From the Brexit referendum to mid-March, Reuters estimate that $353.2bn of deals were announced, the second highest level when compared to equivalent periods in each of the last nine years, perhaps flying in the face of conventional wisdom that a stable political environment encourages deal-making. However, this number was skewed somewhat by a small number of high value deals where overseas companies took advantage of Sterling’s weakness and the continuing availability of competitive financing to secure UK assets (for example, Softbank’s £24bn acquisition of ARM in July and 21st Century Fox’s proposed takeover of Sky for £11.7bn.)
UK businesses do, however, appear to have acclimatised to the current environment and post-referendum reticence to make big decisions appears to be fading. Deloitte’s latest ‘CFO Survey’ indicated that CFOs from some of the UK’s largest companies are increasingly saying that Brexit is unlikely to impact on M&A plans. In Q2 2016, 40% believed that Brexit would lead to a decrease in M&A, by Q1 2017 this had fallen to 11%. With the upcoming UK General Election potentially providing Theresa May with a strengthened hand when dealing with the EU as well as her own back benchers, the further ‘stability’ this will give offers buyers more confidence in the UK trading environment in the medium-term.
Looking to the longer-term, the picture for UK M&A is naturally less clear. UK manufacturers are actively reviewing how Brexit may affect their operations and supply chain. A desire to retain preferential EU market access may drive some outbound M&A and EU manufacturers for whom the UK is a key market may look to secure a UK footprint to avoid risk of future import controls or tariffs, but our expectation is this strategy will have limited impact for at least the next 12 months.
Equally, with the comparative ease of doing business outside the EU looking more attractive, we would expect UK manufacturers to increasingly look to Asia and other international growth markets for not just sales growth but M&A opportunities.
Ongoing competitive debt terms and a record amount of unspent capital sitting with European private equity funds will continue to be a catalyst for M&A in manufacturing and more generally across the continent. A further cut to the UK’s corporation tax rate improves the country’s attractiveness for investment relative to other countries; however, changes to rules around interest deductibility limiting the offset do the reverse for investors relying on debt to finance transactions (perhaps to the advantage of cash-rich acquirers, particularly those in the US able to more readily repatriate cash).
There is still significant uncertainty for UK companies to deal with in the medium term as a result of impending Brexit, however, it is clear that many UK businesses have recovered from the initial shock of the referendum and have realised that for the time being, there are opportunities through increased competitiveness with the weaker pound.

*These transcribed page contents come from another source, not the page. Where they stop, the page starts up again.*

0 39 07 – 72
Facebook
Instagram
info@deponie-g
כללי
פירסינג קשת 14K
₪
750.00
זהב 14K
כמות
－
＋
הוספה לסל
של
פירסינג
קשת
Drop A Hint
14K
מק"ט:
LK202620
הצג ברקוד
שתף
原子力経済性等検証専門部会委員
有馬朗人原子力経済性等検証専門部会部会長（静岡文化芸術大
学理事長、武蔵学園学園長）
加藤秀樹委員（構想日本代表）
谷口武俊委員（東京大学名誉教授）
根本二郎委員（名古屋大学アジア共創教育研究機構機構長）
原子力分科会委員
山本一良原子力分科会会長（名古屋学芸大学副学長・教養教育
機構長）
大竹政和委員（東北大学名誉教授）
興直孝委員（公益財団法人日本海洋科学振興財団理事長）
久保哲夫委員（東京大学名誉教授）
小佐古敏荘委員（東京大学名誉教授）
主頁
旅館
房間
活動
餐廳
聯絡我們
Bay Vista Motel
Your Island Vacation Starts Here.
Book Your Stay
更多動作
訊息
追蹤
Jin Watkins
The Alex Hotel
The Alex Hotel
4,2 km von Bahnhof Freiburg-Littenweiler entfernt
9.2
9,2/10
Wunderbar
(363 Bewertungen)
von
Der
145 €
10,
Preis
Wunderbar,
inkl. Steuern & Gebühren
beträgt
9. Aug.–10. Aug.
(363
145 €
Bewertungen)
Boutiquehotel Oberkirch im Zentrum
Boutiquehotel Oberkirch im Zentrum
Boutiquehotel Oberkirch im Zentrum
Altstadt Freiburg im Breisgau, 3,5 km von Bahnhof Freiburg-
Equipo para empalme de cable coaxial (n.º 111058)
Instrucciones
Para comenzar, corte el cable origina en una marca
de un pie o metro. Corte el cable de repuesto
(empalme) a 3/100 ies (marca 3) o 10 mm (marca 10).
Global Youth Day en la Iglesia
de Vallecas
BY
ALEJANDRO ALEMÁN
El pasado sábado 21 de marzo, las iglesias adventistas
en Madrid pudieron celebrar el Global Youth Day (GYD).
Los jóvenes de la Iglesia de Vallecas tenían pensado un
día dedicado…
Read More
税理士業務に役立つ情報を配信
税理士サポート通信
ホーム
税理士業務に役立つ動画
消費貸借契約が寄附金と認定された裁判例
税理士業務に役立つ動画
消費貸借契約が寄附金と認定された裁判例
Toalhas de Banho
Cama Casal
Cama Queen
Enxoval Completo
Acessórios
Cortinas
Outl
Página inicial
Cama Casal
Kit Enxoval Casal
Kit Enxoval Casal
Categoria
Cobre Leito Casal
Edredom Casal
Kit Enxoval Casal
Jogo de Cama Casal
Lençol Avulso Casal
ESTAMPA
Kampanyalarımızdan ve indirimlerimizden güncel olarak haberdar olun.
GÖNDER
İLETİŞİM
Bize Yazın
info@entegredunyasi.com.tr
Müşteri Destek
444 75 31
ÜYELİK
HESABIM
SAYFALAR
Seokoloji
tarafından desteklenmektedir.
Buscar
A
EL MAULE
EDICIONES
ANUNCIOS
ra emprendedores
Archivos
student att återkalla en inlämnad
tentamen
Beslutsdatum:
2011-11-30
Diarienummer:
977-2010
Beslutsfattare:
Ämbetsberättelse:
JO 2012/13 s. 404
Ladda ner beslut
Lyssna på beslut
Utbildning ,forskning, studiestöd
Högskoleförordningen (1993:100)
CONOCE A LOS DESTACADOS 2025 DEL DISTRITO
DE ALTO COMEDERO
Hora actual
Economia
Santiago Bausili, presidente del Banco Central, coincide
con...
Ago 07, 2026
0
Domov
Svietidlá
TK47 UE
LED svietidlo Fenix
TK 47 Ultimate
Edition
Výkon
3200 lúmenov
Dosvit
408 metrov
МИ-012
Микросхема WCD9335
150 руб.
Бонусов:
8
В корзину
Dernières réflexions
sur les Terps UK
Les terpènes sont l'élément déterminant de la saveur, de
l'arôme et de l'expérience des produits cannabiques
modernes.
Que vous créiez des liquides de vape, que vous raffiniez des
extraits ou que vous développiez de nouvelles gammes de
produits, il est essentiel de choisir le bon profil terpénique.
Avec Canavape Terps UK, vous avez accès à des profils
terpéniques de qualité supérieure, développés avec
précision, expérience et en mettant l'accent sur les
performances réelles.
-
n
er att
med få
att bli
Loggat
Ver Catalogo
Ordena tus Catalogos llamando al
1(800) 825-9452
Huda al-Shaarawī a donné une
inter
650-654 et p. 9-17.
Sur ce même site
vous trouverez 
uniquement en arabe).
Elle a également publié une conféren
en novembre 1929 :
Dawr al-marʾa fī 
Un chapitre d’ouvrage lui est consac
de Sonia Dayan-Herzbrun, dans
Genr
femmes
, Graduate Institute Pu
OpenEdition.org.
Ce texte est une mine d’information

Overall sector sentiment is, if not bullish, certainly good and investment levels are holding up well.
Over the next couple of years, a more competitive GBP exchange rate can continue to help rebalance the UK’s economy by driving manufacturing exports. If this rebalancing can be successfully sustained, it will have a positive impact on GDP growth and significantly reduce the country’s current account deficit. Post-2019 if this can be combined with favourable post-Brexit trade deals and a sustained low tax and R&D sympathetic agenda then the UK will look like a strong market for manufacturing investment.